如何将long unsigned转换为unsigned char *？

Question

I am trying to hash an unsigned long value, but the hash function takes an unsigned char * , as seen in the implementation below:

unsigned long djb2(unsigned char *key, int n)
{
    unsigned long hash = 5381;
    int i = 0;
    while (i < n-8) {
        hash = hash * 33 + key[i++];
        hash = hash * 33 + key[i++];
        hash = hash * 33 + key[i++];
        hash = hash * 33 + key[i++];
        hash = hash * 33 + key[i++];
        hash = hash * 33 + key[i++];
        hash = hash * 33 + key[i++];
        hash = hash * 33 + key[i++];
    }
    while (i < n)
        hash = hash * 33 + key[i++];
    return hash;
}

Is there a way I can achieve my goal, perhaps with a cast between the two?

Answer 1

unsigned long x;

unsigned char * p = (unsigned char*)&x;

Make sure you use all 4 bytes through the p , or whatever is the length of unsigned long on your system.

Answer 2

Technically you can achieve it with:

unsigned long value = 58281;
djb2((unsigned char *) &value, sizeof(value));

Mind the usual pitfalls, however:

• The hash function in question was originally meant for strings (hence the prototype), so make sure it fits your needs (# of collisions, avalanching, etc.)
• If at some point you want to hash very large objects for which sizeof(object) > (int) sizeof(object) (if applicable on your architecture(s)), note you might get out of bounds accesses (undefined behaviour) or only part of your object hashed.

Answer 3

As other said, you can easily read an int or any other object as a char array :

unsigned char value = 0xde;
unsigned short value = 0xdead;
unsigned long value = 0xdeadbeef;
double value = 1./3;

djb2((unsigned char*)&value, sizeof value);

But note that 0xdead stored in a short or a long won't have the same hash .

Also note that your hash function could be better unrolled using a Duff's device :

unsigned long djb2(unsigned char *k, int size)
{
    unsigned long h = 5381;
    int i = 0;
    switch(size % 8) {
      case 0: while(i < size) { 
                  h = h*33 + k[i++];
      case 7:     h = h*33 + k[i++];
      case 6:     h = h*33 + k[i++];
      case 5:     h = h*33 + k[i++];
      case 4:     h = h*33 + k[i++];
      case 3:     h = h*33 + k[i++];
      case 2:     h = h*33 + k[i++];
      case 1:     h = h*33 + k[i++];
              }
    }
    return h;
}

Answer 4

This shows a cast working.
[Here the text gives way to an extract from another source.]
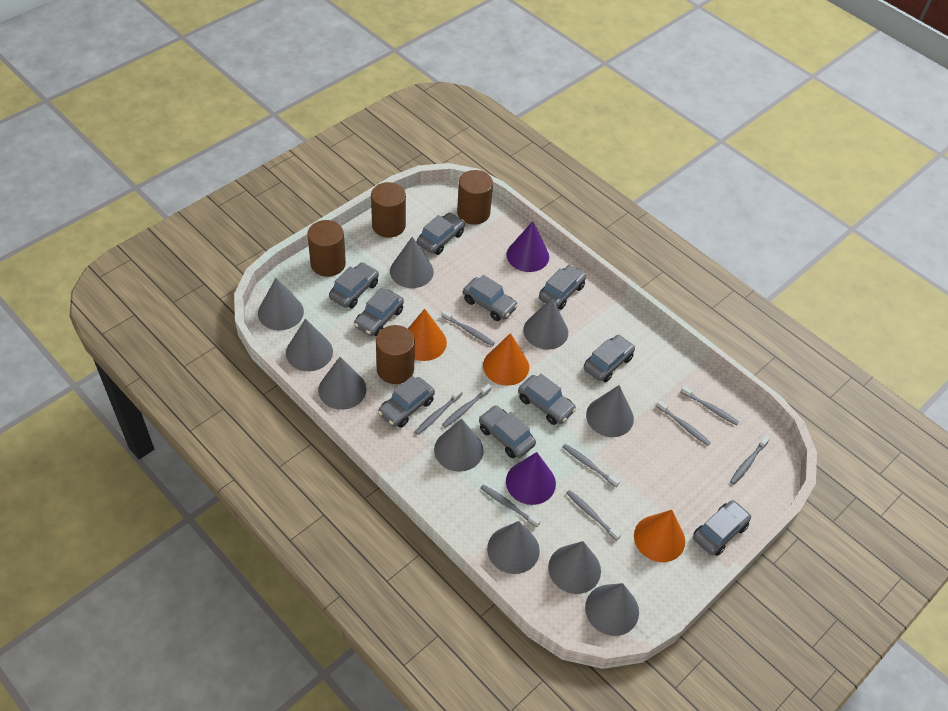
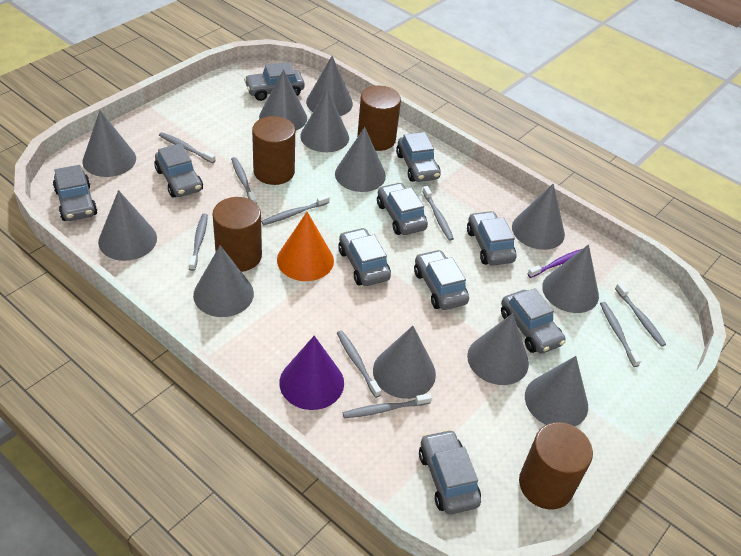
grey cone: [258,278,304,330] [286,318,333,371] [318,357,367,410] [390,237,434,288] [434,419,484,472] [487,521,540,574] [523,298,568,350] [548,541,601,594] [585,583,639,636] [586,385,634,437] = 10 -> [82,110,136,177] [98,190,157,261] [193,245,254,317] [259,70,307,131] [300,89,349,152] [306,56,353,116] [335,127,386,192] [373,326,436,399] [467,313,529,385] [512,184,565,250] [525,356,588,426] [542,244,599,313] = 12
orange cone: [408,309,447,361] [483,333,529,386] [634,510,685,562] = 3 -> [277,212,334,281] = 1
purple cone: [506,452,556,505] [507,221,549,272] = 2 -> [279,336,344,410] = 1
purple toothbrush: none = 0 -> [528,249,582,278] = 1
Note that in this case the "ABC" string will be null terminated but this may require more care in real world cases

#include <stdio.h>

int main() {
    unsigned long x=0x414243;  #0x414243 is ABC
    unsigned char *s=(unsigned char *)&x;
    printf("%s", s);
}

Answer 5

Since you've posted your code now, you'd want to use something similar to this:

#include <stdio.h>


int main() {
    unsigned long result, x = 0xdeadbeef;
    x = convert_endian(x);

    result = djb2((unsigned char*)&x, sizeof(x));
    do_something(result);
    return 0;
}

Answer 6

你应该使用ultoa_s转换它